(Dataset entries)
:::

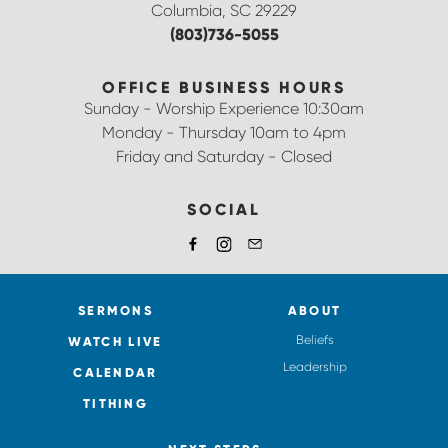
Columbia, SC 29229
(803)736-5055
OFFICE BUSINESS HOURS
Sunday - Worship Experience 10:30am
Monday - Thursday 10am to 4pm
Friday and Saturday - Closed
SOCIAL
SERMONS
ABOUT
Beliefs
WATCH LIVE
Leadership
CALENDAR
TITHING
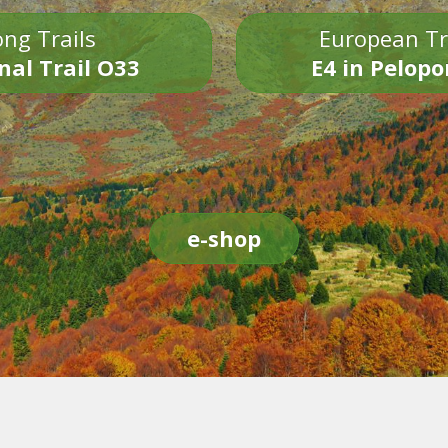
ng Trails
European Tr
nal Trail O33
E4 in Pelop
e-shop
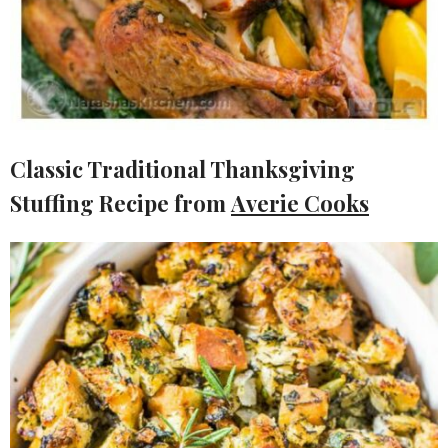
Classic Traditional Thanksgiving
Stuffing Recipe from
Averie Cooks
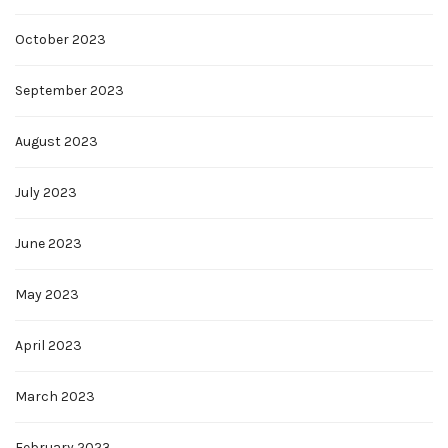
October 2023
September 2023
August 2023
July 2023
June 2023
May 2023
April 2023
March 2023
February 2023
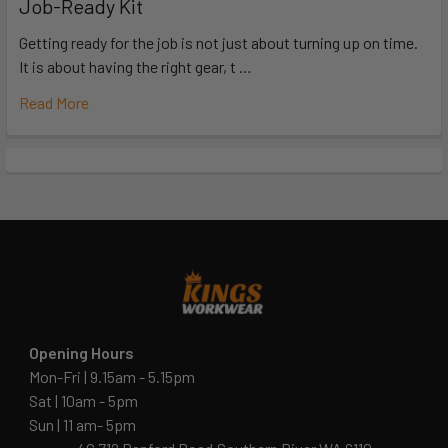
Job-Ready Kit
Getting ready for the job is not just about turning up on time.
It is about having the right gear, t …
Read More
Opening Hours
Mon-Fri | 9.15am - 5.15pm
Sat | 10am - 5pm
Sun | 11 am- 5pm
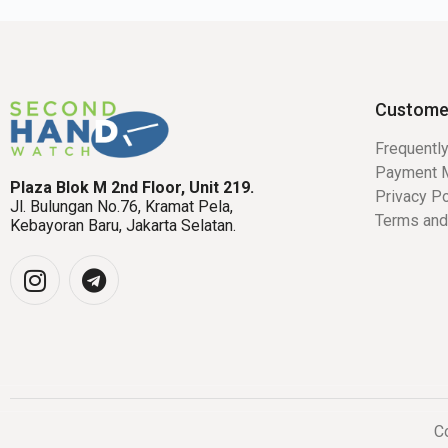
Custome
Frequentl
Payment 
Plaza Blok M 2nd Floor, Unit 219.
Privacy Po
Jl. Bulungan No.76, Kramat Pela,
Terms and
Kebayoran Baru, Jakarta Selatan.
Co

:::

Format every line of text in the material above as a JSON list of strings, one string per line, with blank lines left out. Leave the pictures out of the list.

Exercise answer:
[
  "Columbia, SC 29229",
  "(803)736-5055",
  "OFFICE BUSINESS HOURS",
  "Sunday - Worship Experience 10:30am",
  "Monday - Thursday 10am to 4pm",
  "Friday and Saturday - Closed",
  "SOCIAL",
  "SERMONS",
  "ABOUT",
  "Beliefs",
  "WATCH LIVE",
  "Leadership",
  "CALENDAR",
  "TITHING",
  "ng Trails",
  "European Tr",
  "nal Trail O33",
  "E4 in Pelop",
  "e-shop",
  "Classic Traditional Thanksgiving",
  "Stuffing Recipe from",
  "Averie Cooks",
  "October 2023",
  "September 2023",
  "August 2023",
  "July 2023",
  "June 2023",
  "May 2023",
  "April 2023",
  "March 2023",
  "February 2023",
  "Job-Ready Kit",
  "Getting ready for the job is not just about turning up on time.",
  "It is about having the right gear, t …",
  "Read More",
  "Opening Hours",
  "Mon-Fri | 9.15am - 5.15pm",
  "Sat | 10am - 5pm",
  "Sun | 11 am- 5pm",
  "Custome",
  "Frequentl",
  "Payment ",
  "Plaza Blok M 2nd Floor, Unit 219.",
  "Privacy Po",
  "Jl. Bulungan No.76, Kramat Pela,",
  "Terms and",
  "Kebayoran Baru, Jakarta Selatan.",
  "Co"
]